- What needs to be done:
The reply must contain exactly the lines below from the one with "Figure 2. A" down to the one with "Table 1. Participation", both included, and nothing more; please omit the pictures.

- Provided records:
- Opening Delimiter -
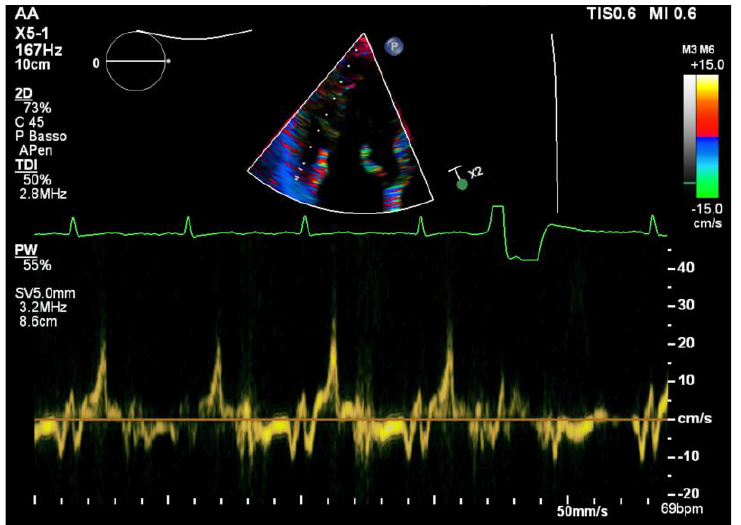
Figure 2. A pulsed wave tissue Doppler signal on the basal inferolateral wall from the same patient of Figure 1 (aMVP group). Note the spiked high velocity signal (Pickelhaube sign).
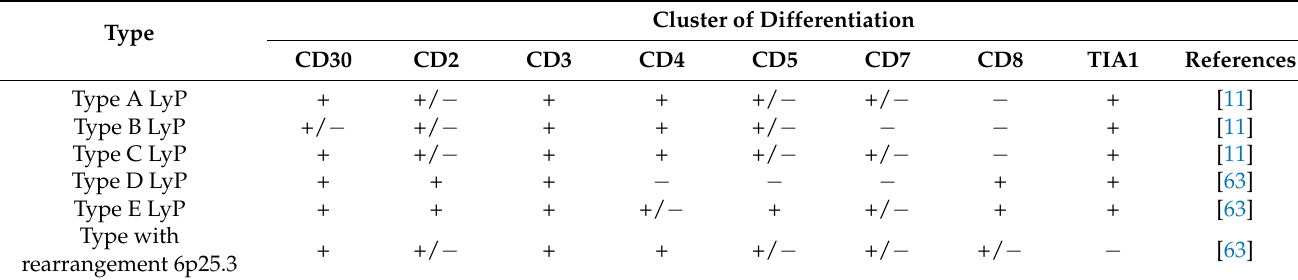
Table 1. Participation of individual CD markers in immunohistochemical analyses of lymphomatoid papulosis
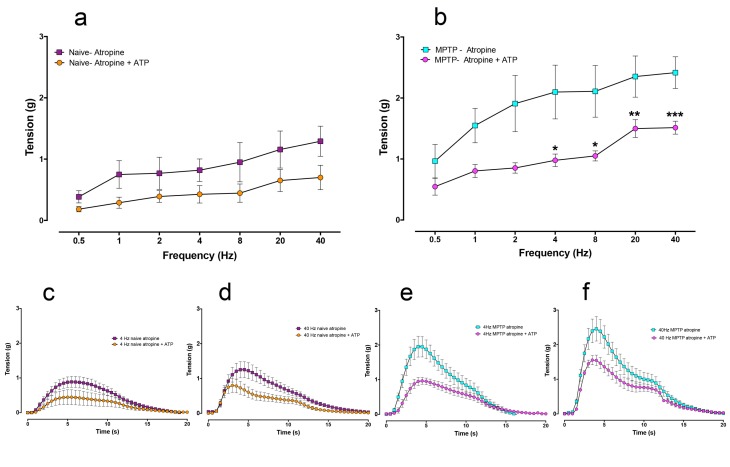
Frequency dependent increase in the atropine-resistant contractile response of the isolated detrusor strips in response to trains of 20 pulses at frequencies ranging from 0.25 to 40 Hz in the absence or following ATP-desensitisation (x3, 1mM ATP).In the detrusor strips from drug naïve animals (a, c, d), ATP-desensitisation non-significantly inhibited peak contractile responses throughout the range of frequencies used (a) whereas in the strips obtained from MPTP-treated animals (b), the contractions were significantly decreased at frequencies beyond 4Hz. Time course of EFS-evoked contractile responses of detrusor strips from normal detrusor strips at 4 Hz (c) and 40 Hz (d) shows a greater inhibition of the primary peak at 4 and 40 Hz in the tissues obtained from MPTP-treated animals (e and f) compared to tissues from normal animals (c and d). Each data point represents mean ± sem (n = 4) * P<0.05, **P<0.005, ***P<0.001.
- Closing Delimiter -
- Opening Delimiter -
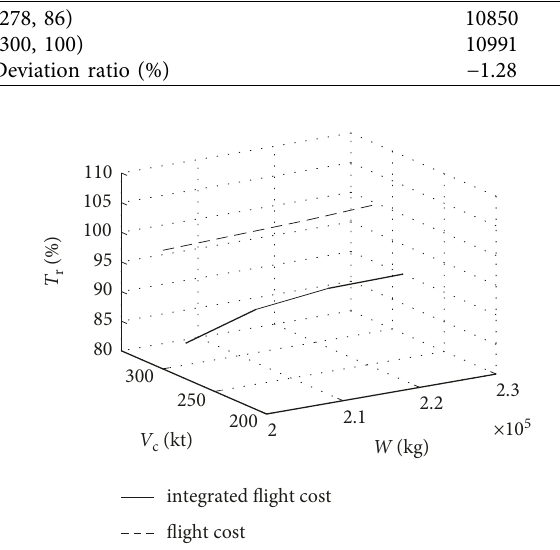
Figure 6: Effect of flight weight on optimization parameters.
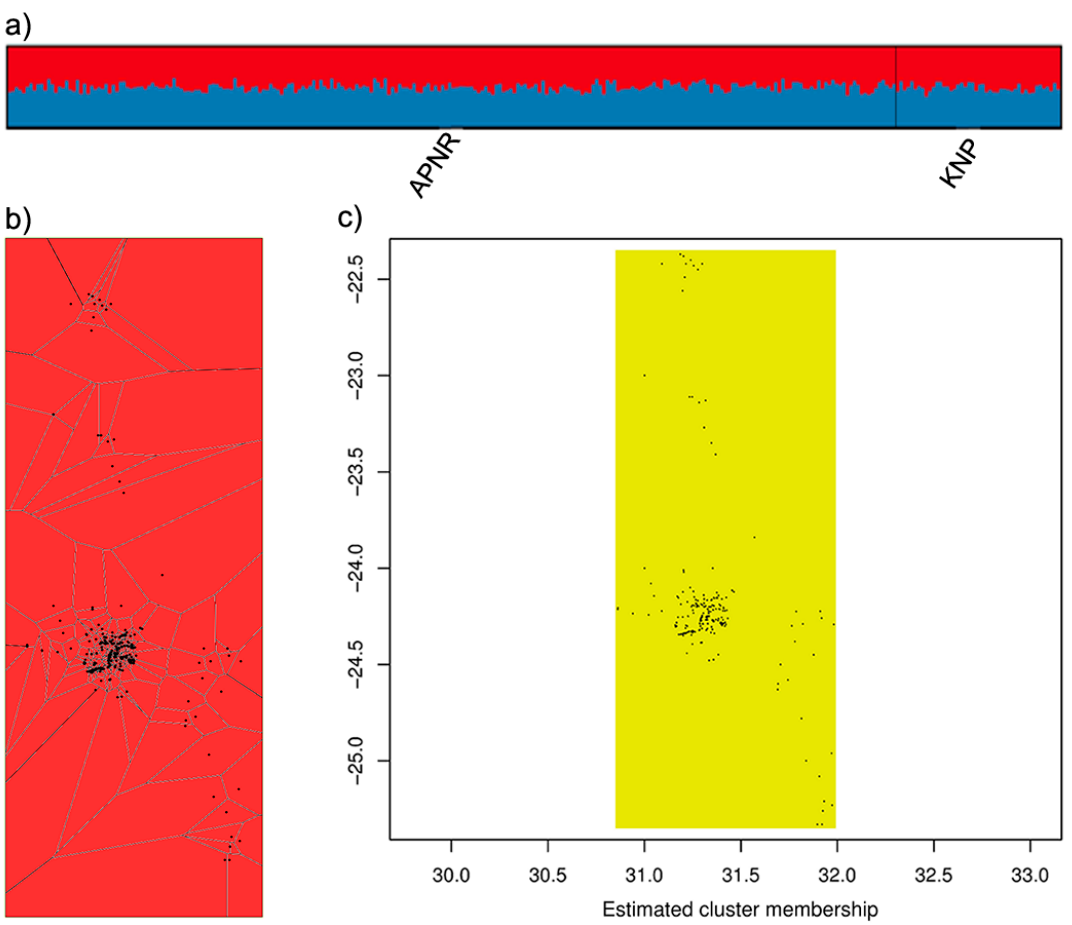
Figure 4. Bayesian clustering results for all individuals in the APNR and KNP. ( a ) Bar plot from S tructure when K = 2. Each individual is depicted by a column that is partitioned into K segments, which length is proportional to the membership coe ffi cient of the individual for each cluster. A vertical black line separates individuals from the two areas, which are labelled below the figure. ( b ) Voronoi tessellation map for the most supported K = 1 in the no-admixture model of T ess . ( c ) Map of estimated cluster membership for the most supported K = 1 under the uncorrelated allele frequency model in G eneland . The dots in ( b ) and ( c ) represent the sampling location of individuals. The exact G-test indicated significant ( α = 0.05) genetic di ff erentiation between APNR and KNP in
- Closing Delimiter -
- Solution to this problem:
Figure 2. A pulsed wave tissue Doppler signal on the basal inferolateral wall from the same patient of Figure 1 (aMVP group). Note the spiked high velocity signal (Pickelhaube sign).
Table 1. Participation of individual CD markers in immunohistochemical analyses of lymphomatoid papulosis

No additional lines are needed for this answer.